What to work on:
Which lines below hold the word "with"? Copy all of them.

Collected data:
--- START ---

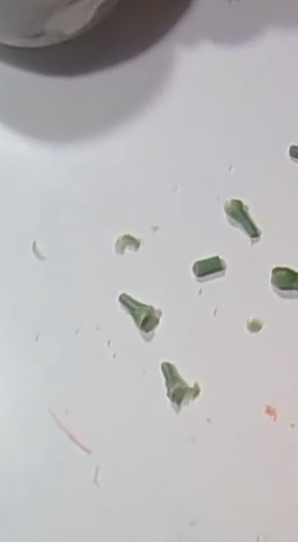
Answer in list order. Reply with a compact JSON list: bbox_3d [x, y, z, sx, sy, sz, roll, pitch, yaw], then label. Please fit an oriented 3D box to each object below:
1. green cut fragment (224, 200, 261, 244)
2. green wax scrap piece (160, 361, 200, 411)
[{"bbox_3d":[0.025,-0.013,0.183,0.005,0.004,0.012,-35,75,-8],"label":"green cut fragment"},{"bbox_3d":[0.007,0.027,0.171,0.008,0.004,0.011,-36,75,-8],"label":"green wax scrap piece"}]

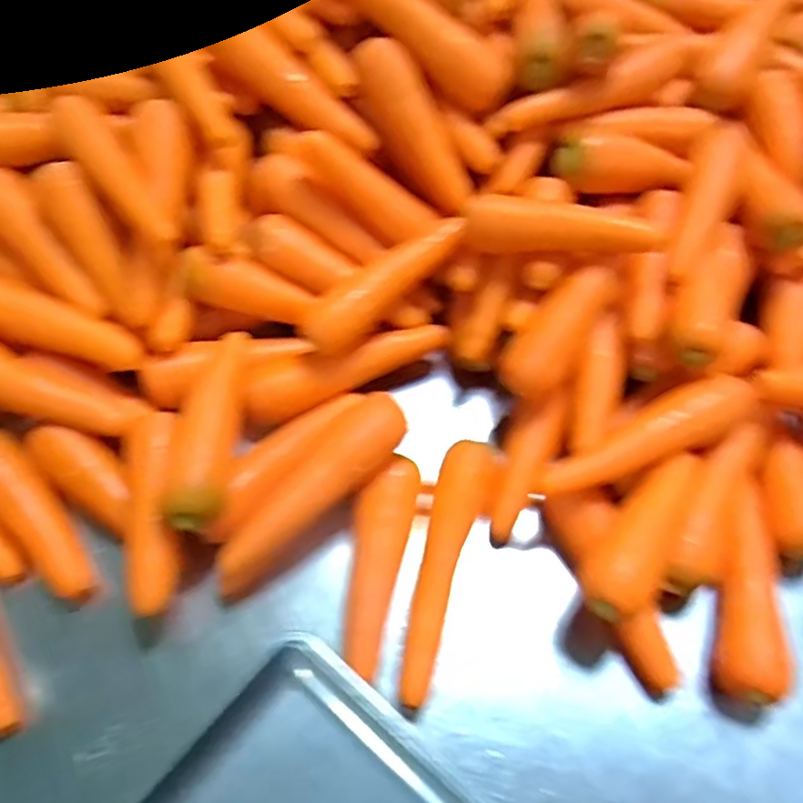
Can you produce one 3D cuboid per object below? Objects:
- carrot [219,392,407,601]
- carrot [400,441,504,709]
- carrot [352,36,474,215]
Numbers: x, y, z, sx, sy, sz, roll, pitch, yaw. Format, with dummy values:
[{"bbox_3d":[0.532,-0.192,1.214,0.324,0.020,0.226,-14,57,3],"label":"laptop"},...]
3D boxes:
[{"bbox_3d":[-0.063,0.064,0.468,0.043,0.035,0.170,37,66,18],"label":"carrot"},{"bbox_3d":[0.027,0.115,0.472,0.042,0.032,0.184,19,61,9],"label":"carrot"},{"bbox_3d":[0.010,-0.247,0.602,0.048,0.049,0.163,-35,100,-19],"label":"carrot"}]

--- END ---

Written solution:
Answer in list order. Reply with a compact JSON list: bbox_3d [x, y, z, sx, sy, sz, roll, pitch, yaw], then label. Please fit an oriented 3D box to each object below:
Numbers: x, y, z, sx, sy, sz, roll, pitch, yaw. Format, with dummy values:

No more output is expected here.